Phase 3: Consolidating ‘quality culture’ in Africa (February 2017 – April 2018)

  1. Visits to select African QA agencies/bodies, promoting the uptake and testing of the ASG – ‘Consultancy visits’ and ‘agency reviews’
  2. QA agency staff development workshop
  3. Institutional quality culture support through institutional evaluations, building capacity for institutional self-assessment
  4. Promoting AQRM as a tool for self- evaluation

Phase 4: Sustainability and further development of the Pan African QA and Accreditation System (February 2018 – September 2018)

  1. Endorsement of external review model for QA agencies in Africa (proposed by Technical Working Group)
  2. Regional conference, reinforcing ‘AQAF’ as an annual continental forum
  3. Consolidation of African QA Platform/Database and Capacity Development Centre as major continental tools and structures

 

Methodology

Read this in: French Portuguese (Portugal) Arabic

The methodological approach considered the different facets of the African QA and Accreditation Framework (PAQAF) that is under development and currently backed at African Union level.
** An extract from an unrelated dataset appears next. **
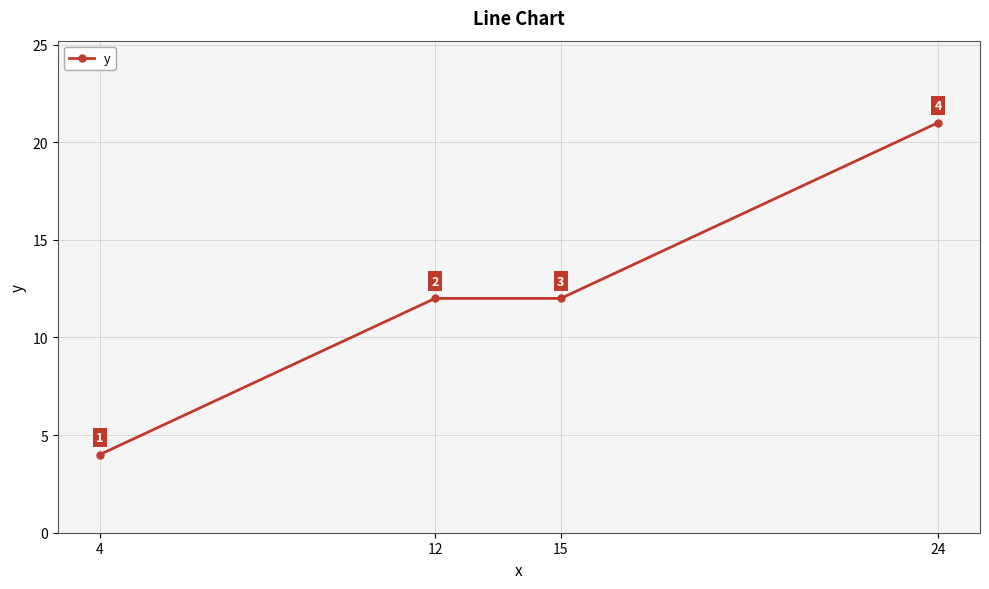

What is the minimum value shown in the chart?

4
It simultaneously reinforced national quality assurance agencies/bodies (QAAs) and higher education institutional quality culture and planted the seeds for aligning different existing regional QA initiatives (East Africa, for example) with PAQAF. The methodology is premised on the following principles, which are inherent to the way in which the activities are designed:

  • The Initiative is rooted in not only African stakeholder buy-in but also African organisational capacity to sustain the endeavour. This is why AAU has set up an ‘Africa Centre for Capacity Development in QA’ which channeled a number of the training activities that the Initiative facilitated. Furthermore, AAU had a critical role in pan-African stakeholder communication, driving the QA Platform and also facilitating the conception, communication and registration of events that were organized.
  • As a means to maximize impact, synergies with other current African QA-related initiatives, especially those that are EU and AUC supported, were critical

– Many activities were planned alongside continental and regional events in Africa, such as the African Quality Assurance Forum (‘AQAF’), ‘COREVIP’ (AAU Conference of African Vice Chancellors) and also AUC, and UNESCO related events.

– There are key synergies with TUNING events, another important initiative supported by the EU under the EU-Africa Strategic Partnership

  • A number of activities have required training delivered by QA experts. Such training and knowledge transfer has come not only from European experts but also from experts from other African countries that had good practice to share. This contributed to internal African knowledge transfer.
  • Knowledge transfer has been bi-directional

– The Implementing Consortium used its European dissemination and policy channels to ensure that the African QA experience were also shared in Europe and that many of the activities planned also incorporated a discussion on how Africa-European collaboration and mutual exchange around the topic of QA can be enhanced. This underpined the EU-Africa Strategic Partnership and also benefit the European Higher Education Area (EHEA)

  • Emphasis was placed on engaging countries, organisations and institutions that have participated less frequently in the past in African continental activities, so as to bring some countries/individuals ‘up to speed’.
  • Participants were also be encouraged to avail of EU-funded programmes targeting higher education and Africa such as Erasmus, the the Marie Skłodowska-Curie Actions and the Intra-Africa Academic Mobility Scheme to further implement and enhance work in these fields.